La
vie politique est chaque jour décriée alors que nos hommes et nos
femmes politiques, s’acharnent à contrer la crise face à des
électeurs souvent paumés. Ils prédisent parfois la sortie du
tunnel … de la crise économique, parfois sans trop y croire.
Pourtant chacun pourrait savoir qu’il s’agit d’une crise
structurelle profonde, dans notre rapport avec les pays émergeants
que le bout du tunnel ne sera pas, ne se fera pas, ne se verra pas,
sans un changement profond des modes de vie et des mentalités.
Il
ne suffit pas de présenter une sortie du tunnel, à « des sujets »
inquiets. Cette notion filtre depuis des années dans la démarche de
Pierre Rosanvallon : La politique ne peut se contenter de distribuer
l’argent sans modifier les rapports humains. Pour modifier la
structuration de la société réelle, la politique doit … bien sûr
… porter en elle une ouverture vers l’égalité des chances,
comme « Le temps des cerises » fredonné en cachette, donnait à
nos grand-mères un avenir meilleur. Mais cela n’est pas suffisant.
La démarche « citoyenne » de Pierre ROSANVALLON a pour objectif de
« redonner un socle à la démocratie » et d’éclaircir ce débat
dans notre société. La rupture est flagrante entre le monde
politique et la société.Pierre Rosanvallon note que la société
française se désagrège, se fragmente dans une sorte de dépression
faite de tristesse d’intolérance, de non respect des autres et de
leurs différences.
Avec
l’affaire « Dieudonné M’balla M’Balla » chacun sent bien que
les déchirements sont profonds entre les communautés. Nous
assistons à l’expression lourde d’une accumulation des
frustrations, sans percevoir le début même d’une solution
acceptable pour « le corps social ». La société finit par ériger
des boucs émissaires causes de tous les maux. Petit à petit, une
dérive démocratique s’installe sur fond de légitimation de
l’extrême droite et du Front National dans le paysage politique
français.Mais ne nous focalisons pas trop sur cet évènement
médiatique.J’ai souvenir de la fin du quinquennat de Nicolas
Sarkozy.
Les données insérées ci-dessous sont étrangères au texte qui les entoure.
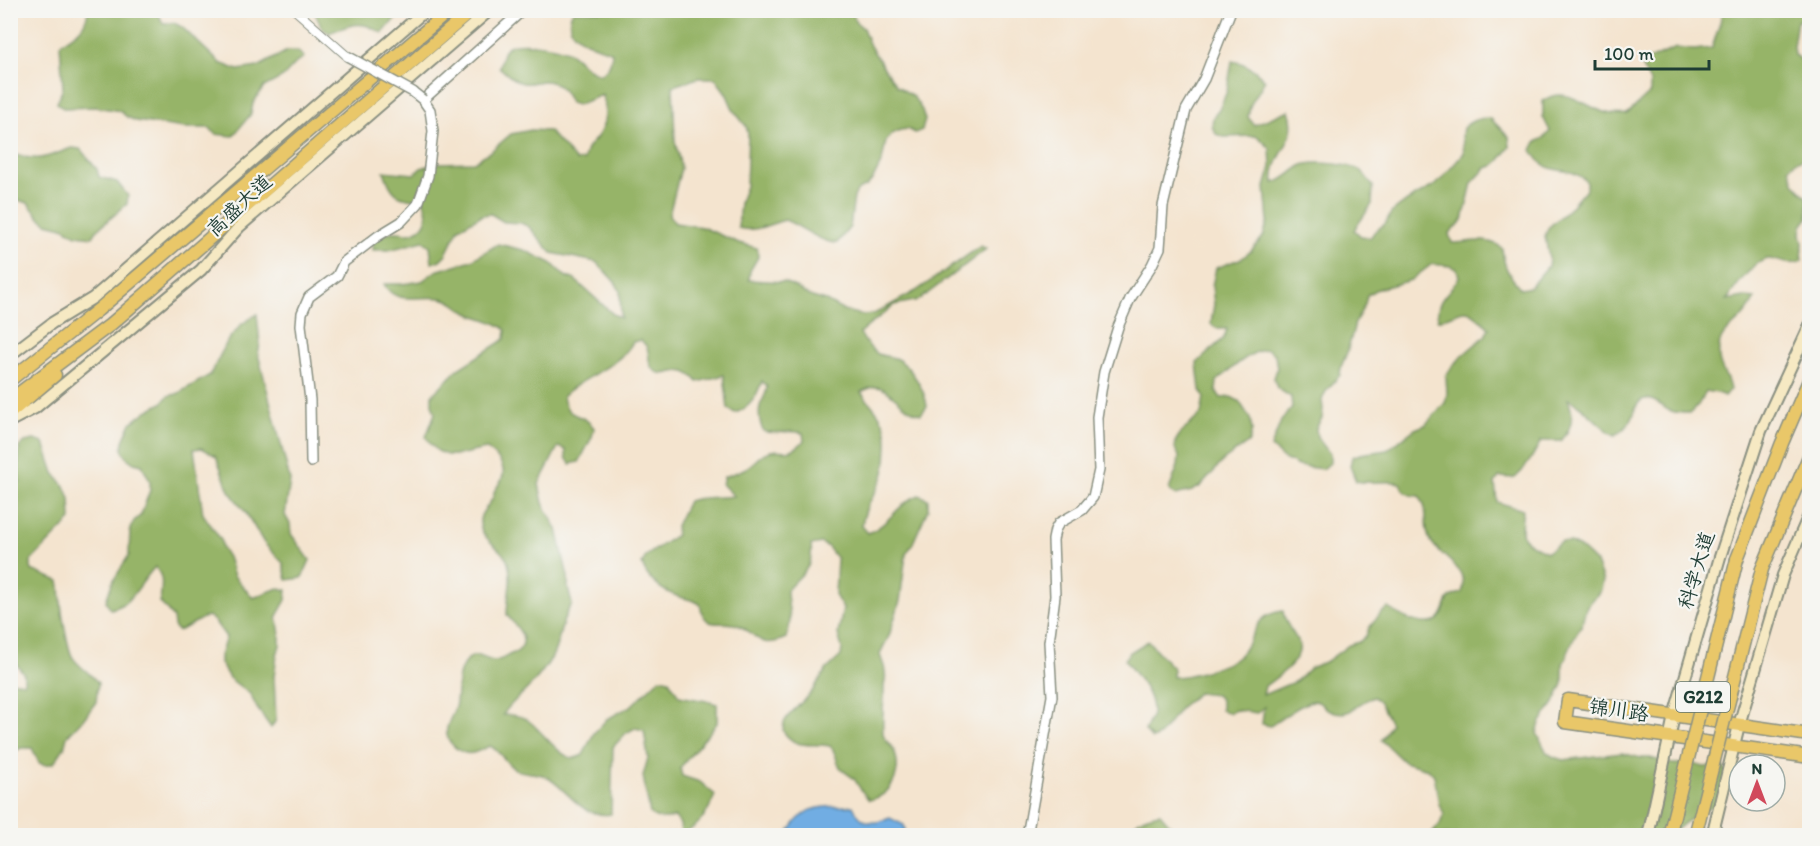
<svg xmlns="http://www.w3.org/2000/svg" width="1820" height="846" font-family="Itim,'LXGW WenKai TC',sans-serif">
  <rect width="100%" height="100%" fill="#f6f6f2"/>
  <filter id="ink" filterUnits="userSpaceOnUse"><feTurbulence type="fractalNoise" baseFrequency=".0167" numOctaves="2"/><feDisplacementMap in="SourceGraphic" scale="12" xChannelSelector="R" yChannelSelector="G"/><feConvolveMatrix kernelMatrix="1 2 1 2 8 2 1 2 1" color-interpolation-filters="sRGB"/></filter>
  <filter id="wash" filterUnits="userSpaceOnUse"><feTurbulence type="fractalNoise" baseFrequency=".008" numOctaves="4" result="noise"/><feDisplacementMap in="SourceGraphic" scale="24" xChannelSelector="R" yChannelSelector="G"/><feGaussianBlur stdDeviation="1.35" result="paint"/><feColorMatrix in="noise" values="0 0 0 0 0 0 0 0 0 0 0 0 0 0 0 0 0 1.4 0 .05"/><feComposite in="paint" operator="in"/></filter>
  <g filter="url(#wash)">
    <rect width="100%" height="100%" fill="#f4e4cf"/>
    <g fill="#96b467" stroke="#5a784e" stroke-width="1.5">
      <path d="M 88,11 L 161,11 L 159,15 L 163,23 L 174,23 L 182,27 L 220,63 L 238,70 L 258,67 L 287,51 L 297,51 L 304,57 L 296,63 L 283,77 L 264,87 L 253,103 L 251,114 L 233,136 L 215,134 L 210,128 L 184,128 L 136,121 L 127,117 L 120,111 L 96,107 L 63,108 L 57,103 L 63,88 L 60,44 C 75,33 85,30 88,11 Z"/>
      <path d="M 314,11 L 408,11 L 394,20 L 383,33 C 376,31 371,26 364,25 C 353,23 340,29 329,33 L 322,28 Z"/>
      <path d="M 573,11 L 852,11 L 856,22 L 863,28 L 870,46 L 886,71 L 897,86 L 913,96 L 922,110 L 925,120 L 922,130 L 915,133 L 908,129 L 900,130 L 892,134 L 886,141 L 882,161 L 873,179 L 867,186 L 858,190 L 854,197 L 850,227 L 837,243 C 821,243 801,226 785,220 C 769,224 754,233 738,228 L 740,202 L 746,186 L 748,134 L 746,126 L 734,111 L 726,93 L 715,78 L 698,78 L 673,86 L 675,141 L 681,168 L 669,215 L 675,223 L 702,227 L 739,243 L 757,248 L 758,257 L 750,271 L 749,280 L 784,282 L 793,286 L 809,296 L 826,301 L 844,311 L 864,315 L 874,314 L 916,291 L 981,246 L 986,249 L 919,300 L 894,305 L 860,333 C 864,341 870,349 878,354 C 884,357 891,356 897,359 C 911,366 925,391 927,406 L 921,414 C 901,410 890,386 875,387 C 871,387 865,390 861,392 C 868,402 878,410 883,422 C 887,430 887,437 887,445 C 887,455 886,464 884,473 C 878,493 864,504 862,526 L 868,533 C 889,525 898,503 919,495 L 928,499 L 928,509 L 912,545 L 906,554 L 900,601 L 889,636 L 880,654 C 881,660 885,666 885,672 C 886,676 885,682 884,686 C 884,702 882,717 883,733 C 884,742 893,745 895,753 C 902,774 891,796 869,800 C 863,793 859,788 855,780 C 851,775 844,773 840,767 C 836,760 836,752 830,746 C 810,742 797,751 783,731 L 784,722 L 790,714 L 811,693 L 826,670 L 841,656 L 842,648 L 838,634 L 843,609 L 835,595 L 837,559 L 828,547 L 821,543 L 811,545 C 814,569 801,573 787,590 C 787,609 794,619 786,638 C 759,650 759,636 740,626 C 724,617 705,635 700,604 C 692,599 685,599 677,596 C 662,591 647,580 642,564 L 646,556 L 676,535 L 676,526 L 688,501 C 699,496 721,498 734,496 L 722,484 L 724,477 C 731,474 739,472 746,468 C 753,464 758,457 765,453 C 781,444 785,460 804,441 L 803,433 C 789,428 778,436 763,431 C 760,423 758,414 760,406 C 763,398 766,396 767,387 L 762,381 C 757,395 751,408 735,413 L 728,409 L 724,375 L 698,382 C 679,359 668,382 654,370 C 647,365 650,355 647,347 C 646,346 642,341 641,340 L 633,342 C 617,369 584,375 563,396 C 566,421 583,411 594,428 L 592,437 L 579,462 L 570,464 L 566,457 L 566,450 L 558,447 L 539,484 L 543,503 L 557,529 L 568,577 L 568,588 L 572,604 C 560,620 561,640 552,657 C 546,667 537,679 529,687 C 520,697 510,703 503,715 C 513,715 522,715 530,722 C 541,730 561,759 574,758 C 577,758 580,756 583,755 L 594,733 L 607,719 L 631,706 L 660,678 L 669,680 L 679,696 L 707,701 L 717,704 L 717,723 L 680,768 L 682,776 L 700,782 L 715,795 C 709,810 699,830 681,833 L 680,824 L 675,817 C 665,820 659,820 650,814 L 643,776 L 648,758 L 644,730 L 635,728 L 626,733 L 613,747 L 611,814 C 580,819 568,788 545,776 C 535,771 523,775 513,768 C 504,761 500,751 490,746 C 484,748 478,752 473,753 C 460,756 444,741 447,728 C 449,719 455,712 456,702 C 458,688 456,670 468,659 C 477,651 485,660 494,661 C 500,661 505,657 511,654 C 513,653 517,653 519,650 C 531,638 514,625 507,615 C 507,596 514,579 507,560 C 501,547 481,540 480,523 C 479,513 488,507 492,499 C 495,495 493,495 495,490 C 497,486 501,483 502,479 C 507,466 497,456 487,449 C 461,452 443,467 426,437 L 435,413 L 432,404 L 432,395 L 458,369 L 505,339 L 506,330 C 497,321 481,319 468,313 C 458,308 452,299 440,298 C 421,295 395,306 384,284 L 403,284 L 422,281 L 436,271 L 472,260 L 498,244 L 524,250 L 551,263 L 565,276 L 575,280 L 613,314 L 621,318 L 620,291 L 615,282 L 596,262 L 552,253 L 529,227 L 521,223 L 504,222 L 491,214 L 482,215 L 459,228 L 446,254 L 440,260 L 432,263 L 430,246 L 423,241 L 389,250 L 373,250 L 373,241 C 378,238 384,234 390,232 C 396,231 403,233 409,233 C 428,230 430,215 423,200 C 399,197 392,198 384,171 L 414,174 L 421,168 L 438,163 L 474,162 L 491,151 L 511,134 L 531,130 L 549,131 L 576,161 L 584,160 C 587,142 592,146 599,134 C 606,123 607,107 602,95 L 577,105 L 570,103 C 565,91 556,80 542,81 C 535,82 530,84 523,83 C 513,81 506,73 499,67 C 501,62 502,53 505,49 C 513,38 559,46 569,52 C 583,60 582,69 600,74 C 610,68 611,63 612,52 C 595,45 558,37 573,11 Z"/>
      <path d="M 1722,11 L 1809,11 L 1809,19 L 1797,21 L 1793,46 L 1794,55 L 1802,60 L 1810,60 L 1809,157 L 1795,162 L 1789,168 L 1795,184 L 1808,198 L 1808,218 L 1802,226 L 1801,234 L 1803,243 L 1802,261 C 1788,267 1784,261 1770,259 C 1756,257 1734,289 1727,300 L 1744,297 L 1755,298 C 1751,306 1747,312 1741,318 C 1727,333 1717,334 1719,358 C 1720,370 1728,376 1730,390 L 1725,396 L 1717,393 L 1706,391 L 1697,407 L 1690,413 C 1684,413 1676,413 1670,411 C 1662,407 1646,390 1637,405 C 1635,407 1635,411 1634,414 C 1630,424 1625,430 1615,435 C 1597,426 1587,407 1568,399 C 1574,415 1573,427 1561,441 L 1541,441 C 1533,455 1527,468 1515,478 L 1499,477 L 1495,483 L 1497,502 L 1523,510 C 1519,539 1520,540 1547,552 L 1561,542 L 1570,543 L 1580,548 L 1588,555 L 1596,563 L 1603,581 L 1601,590 L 1586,608 L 1581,627 L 1575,636 L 1563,664 L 1563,684 L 1554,703 L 1540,723 L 1537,733 L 1547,753 L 1554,757 L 1563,760 L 1622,753 L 1641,758 L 1650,758 L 1672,764 L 1693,764 L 1704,767 L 1722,765 L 1728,773 C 1726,780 1724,795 1719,801 C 1705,815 1683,818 1672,835 L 1431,835 L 1440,824 L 1444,814 L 1439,804 L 1434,775 L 1428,769 L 1404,762 L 1381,740 L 1391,724 L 1380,703 L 1374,697 C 1352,703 1356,719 1327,710 C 1323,706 1321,702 1315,701 C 1305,700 1280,720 1270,726 L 1262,724 L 1264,707 L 1257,713 L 1236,710 L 1229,713 L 1221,710 L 1221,700 L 1216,695 L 1198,693 L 1182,706 L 1159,736 L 1152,739 L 1145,731 C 1147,726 1151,719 1152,713 C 1153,692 1135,675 1125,660 L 1129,653 L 1148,641 L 1173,668 L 1173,677 C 1189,677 1228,666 1239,656 C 1257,639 1250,615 1283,611 C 1285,625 1293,631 1298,642 C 1306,659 1277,677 1265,686 L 1263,695 L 1296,681 L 1310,668 L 1327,661 L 1349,645 L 1359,642 L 1366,636 L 1369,628 L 1380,614 L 1388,608 C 1400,616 1430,633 1441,616 C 1449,603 1443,597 1462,593 C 1470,567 1442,560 1430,540 C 1422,526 1431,511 1419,496 C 1408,496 1404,493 1400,483 C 1385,479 1371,485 1356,481 L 1350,466 L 1352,457 L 1360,454 L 1387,450 L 1415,429 L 1425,425 L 1445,403 L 1447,394 L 1446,376 L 1451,368 L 1463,355 L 1485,336 L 1489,328 C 1463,302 1468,311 1438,320 C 1435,298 1450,294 1459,277 L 1457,269 L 1450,266 L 1432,264 L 1411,280 L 1375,290 L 1367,295 L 1365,304 L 1355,323 L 1348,350 L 1341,367 L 1340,375 L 1326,391 L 1322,400 L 1323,409 L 1322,418 L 1316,428 L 1317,437 L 1330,454 L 1330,463 L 1323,469 L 1298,466 L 1282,458 L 1271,447 L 1281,421 L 1292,407 L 1291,397 L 1277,388 L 1274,378 L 1277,369 L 1275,355 L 1267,349 C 1248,352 1232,369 1217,381 L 1216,391 L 1221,398 L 1231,397 L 1239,401 L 1250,418 L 1252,430 L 1249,442 L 1224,460 L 1201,486 L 1192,491 L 1175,495 L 1169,490 L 1178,466 L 1179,456 L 1175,449 L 1175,442 L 1180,434 L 1201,414 L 1204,397 L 1200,390 L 1197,363 L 1224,338 L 1227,329 L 1218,329 L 1211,324 L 1214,304 L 1212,286 L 1216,268 L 1242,258 L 1251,251 L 1263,237 L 1268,221 L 1265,187 L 1271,167 L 1270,148 L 1257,136 L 1223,137 L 1216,134 L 1212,126 L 1213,117 L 1219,110 L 1227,91 L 1232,61 C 1246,63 1255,70 1265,80 L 1250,106 L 1248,117 L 1254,125 L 1289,110 C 1301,142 1270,155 1274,183 C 1285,180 1291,172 1301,166 C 1311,160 1351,164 1361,171 C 1365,175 1369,181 1373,186 L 1372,204 L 1354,230 L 1361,236 L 1370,238 L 1375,231 L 1385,224 L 1391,213 L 1407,201 L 1437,184 L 1464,153 L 1462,135 L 1463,128 C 1472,120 1478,118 1490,118 L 1509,137 L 1510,147 L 1499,161 L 1493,166 L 1486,168 L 1472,183 L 1463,220 L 1449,234 L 1452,243 C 1469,243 1488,236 1502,248 C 1504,268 1508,274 1521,289 L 1530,287 L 1548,266 L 1549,258 L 1545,236 L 1548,228 L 1569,209 L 1586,189 L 1586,181 C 1567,162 1548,181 1532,150 L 1536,142 L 1544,138 L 1550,131 L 1543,117 L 1543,101 C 1565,84 1586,108 1607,113 C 1614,115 1620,115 1627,114 L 1650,93 L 1650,82 L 1642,67 L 1648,60 L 1676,48 L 1694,50 L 1712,48 L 1720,23 Z"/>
      <path d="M 72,148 L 80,149 L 97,169 L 99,177 L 117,182 L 128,196 L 127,204 L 98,229 L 93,237 L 76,235 L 63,227 L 47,223 L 39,217 L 28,203 L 11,198 L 11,154 C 42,162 43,158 72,148 Z"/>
      <path d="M 257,314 L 260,344 L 258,354 L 290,480 L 285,515 L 290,524 L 291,534 L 310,560 L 302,578 L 287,580 L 283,563 L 264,543 L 246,513 L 229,491 L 216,456 L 202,448 L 194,449 L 203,514 L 221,540 L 222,548 L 228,557 L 234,576 L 253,598 L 278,588 L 287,590 L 286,600 L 277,616 L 280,635 L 280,645 L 277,655 L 274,677 L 276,720 L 271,728 L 257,708 L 250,694 L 229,678 L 220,663 L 220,656 L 226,637 L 216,623 L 209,616 C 197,619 189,628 177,631 L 174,626 L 173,618 L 160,602 C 161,589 165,577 155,567 C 141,581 132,606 110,609 L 106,601 L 112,583 L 129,555 L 130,529 L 134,521 L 141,515 L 150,490 L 150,481 L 142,465 L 134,463 L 127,458 L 122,449 L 123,441 L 131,423 L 147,411 L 162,403 L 168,396 L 177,394 L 210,375 L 228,340 L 242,324 Z"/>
      <path d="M 34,440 L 44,443 L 54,473 L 66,488 L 70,499 L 71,520 L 31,561 L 31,570 L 59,581 C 61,588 60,593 61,600 C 61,609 68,649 72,656 C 78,667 91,673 98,683 L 96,702 L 85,717 L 67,736 L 64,748 L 54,763 L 46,765 L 39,763 L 32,748 L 21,748 L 10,754 L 11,681 L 24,683 L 24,674 L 11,657 L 11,487 L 20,482 L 18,475 L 19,447 L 25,442 Z"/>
      <path d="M 1160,813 L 1173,828 L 1174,835 L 1127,835 C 1136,820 1142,816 1160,813 Z"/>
    </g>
    <path fill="#71ade3" stroke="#48758c" stroke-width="1.5" d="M 853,806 C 861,825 873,825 890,818 L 904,825 L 906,835 L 787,835 C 805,803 820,807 853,806 Z"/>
  </g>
  <g filter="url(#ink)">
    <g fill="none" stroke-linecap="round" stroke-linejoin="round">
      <defs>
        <polyline id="minor" points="295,10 347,56"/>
        <g id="tertiary">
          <polyline points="311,462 310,400 301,325 302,313 309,297 337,276 344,262 378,236 401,222 418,204 428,176 433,131 430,110 423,100 523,10"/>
          <polyline points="1027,836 1052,696 1049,642 1055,596 1053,540 1055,530 1059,523 1082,510 1093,497 1099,470 1097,417 1104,372 1118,327 1130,299 1152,265 1160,248 1163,206 1186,110 1204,79 1231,10"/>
        </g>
        <g id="secondary">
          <polyline points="10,355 52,323 93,298 426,10"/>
          <polyline points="10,421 35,408 201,270 239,227 490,10"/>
          <polyline points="1648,836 1674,716 1720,557 1761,431 1810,325"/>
          <polyline points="1712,836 1739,725 1783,575 1810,513"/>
        </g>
        <polyline id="primary" points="1810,735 1568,700 1565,722 1810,757"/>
        <g id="trunk">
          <polyline points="10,380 98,310 450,10"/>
          <polyline points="10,400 110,325 472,10"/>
          <polyline points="10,413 55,375"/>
          <polyline points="1737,559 1782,443 1810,378"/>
          <polyline points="1762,569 1810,454"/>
        </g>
      </defs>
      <use href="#minor" stroke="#8a9082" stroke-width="10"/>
      <use href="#tertiary" stroke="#8a9082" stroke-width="12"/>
      <use href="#secondary" stroke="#8a9082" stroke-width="14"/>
      <use href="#primary" stroke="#8a9082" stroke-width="15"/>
      <use href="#trunk" stroke="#8a9082" stroke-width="15"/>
      <use href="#minor" stroke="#fff" stroke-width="8"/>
      <use href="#tertiary" stroke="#fff" stroke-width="9"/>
      <use href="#secondary" stroke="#f6e9c3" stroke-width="10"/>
      <use href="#primary" stroke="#e9c769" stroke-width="12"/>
      <use href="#trunk" stroke="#e9c769" stroke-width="12"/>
      <defs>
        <polyline id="tertiary-bridge" points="347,56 413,92 423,100"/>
        <g id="trunk-bridge">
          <polyline points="1669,836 1737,559"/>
          <polyline points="1695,836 1762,569"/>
        </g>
      </defs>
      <use href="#tertiary-bridge" stroke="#8a9082" stroke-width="12" stroke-linecap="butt"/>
      <use href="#trunk-bridge" stroke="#8a9082" stroke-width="15" stroke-linecap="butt"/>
      <use href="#tertiary-bridge" stroke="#fff" stroke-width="9"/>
      <use href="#trunk-bridge" stroke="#e9c769" stroke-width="12"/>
    </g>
  </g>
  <g text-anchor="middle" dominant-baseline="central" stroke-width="4.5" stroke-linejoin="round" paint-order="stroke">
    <rect fill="#f6f6f2" stroke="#60746d" stroke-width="1.5" x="1676" y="682" width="54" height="30" rx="4.5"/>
    <g font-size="18" font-weight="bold" fill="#1f3d34">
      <text x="1703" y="697">G212</text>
    </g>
    <g font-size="20" fill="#1f3d34" stroke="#f6f6f2">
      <text transform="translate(239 205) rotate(-43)">高盛大道</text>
      <text transform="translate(1696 570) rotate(-73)">科学大道</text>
      <text transform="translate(1619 710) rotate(8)">锦川路</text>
    </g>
  </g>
  <rect width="1820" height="846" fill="none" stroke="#f6f6f2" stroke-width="36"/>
  <g transform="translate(1757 783)"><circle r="28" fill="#f6f6f2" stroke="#a0aca6" stroke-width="1.5"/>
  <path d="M0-4.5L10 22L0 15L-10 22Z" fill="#d1495b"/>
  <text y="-9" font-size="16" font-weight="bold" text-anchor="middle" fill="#1f3d34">N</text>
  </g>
  <path d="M1595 60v9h114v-9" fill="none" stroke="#1f3d34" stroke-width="3"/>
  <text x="1604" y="60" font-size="18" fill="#1f3d34" stroke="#f6f6f2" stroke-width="4.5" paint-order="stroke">100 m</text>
</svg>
Régulièrement les informations jugées brulantes par la
presse provoquaient chaque fois des dispositions législatives et/ou
réglementaires, l’objectif inavoué étant de surfer sur la vague
de la popularité audiovisuelle.
D’un
autre côté, combien ai-je rencontré de responsables politiques
croyant la fin du monde arrivée dès lors qu’une information
négative ou nuisible était reprise dans la presse locale ou
nationale. Il s’agit là d’une méconnaissance flagrante du peu
d’influence de la presse dans notre société.Nous voyons en plus
dans la « presse people » que c’est souvent par le petitesse, par
des traits de vulgarité que les stars et les vedettes participent
confusément à la vie commune des gens.Beaucoup de professions,
beaucoup de situations, beaucoup de vies et de souffrances passent
inaperçues et ne suscitent aucune attention. C’est alors que de
nombreuses situations parfois parfaitement typées ne font l’objet
d’aucune question sociale.
Alors
la vie politique trop souvent ne tient compte, que de ceux qui savent
s’organiser ou qui ont un accès facile aux médias.La
méconnaissance de la société laisse la place à un langage
politique qui parle d’un monde irréel, fortement imprégné par
l’imagination débordante des orateurs et fréquemment par des
idéologies galopantes. Ils lancent alors la lente mécanique de leur
perte. En effet, une expression fidèle de la société est le plus
sûr moyen de gagner une élection.Cette rupture entre le monde
politique et la société s’explique aussi par une plus grande
professionnalisation de la vie politique au détriment de
l’engagement bénévole. A vouloir faire de toutes les activités
humaines un métier, un affairement à temps plein, on dissocie par
exemple les enfants footballeurs des clubs professionnels, le théâtre
amateurs des compagnies patentées, les élus nationaux et locaux des
électeurs discrets. C’est ainsi que naissent les aristocraties :
C’est lorsque le citoyen, vêtu en sujet de sa majesté, est devenu
invisible.Alors Pierre ROSANVALLON est catégorique : il faut
reconstruire une « représentation-narration « pour que l’idéal
démocratique reprenne forme. Il vaudrait même parfois mieux que les
personnes concernées parlent d’elles-mêmes.Prenons donc le risque
avec lui, que cela soit moins bien dit, prenons le risque de leur
vérité, ne craignons pas leur liberté d’expression. Avec
l’essoufflement des idéologies nous entrons dans une autre époque.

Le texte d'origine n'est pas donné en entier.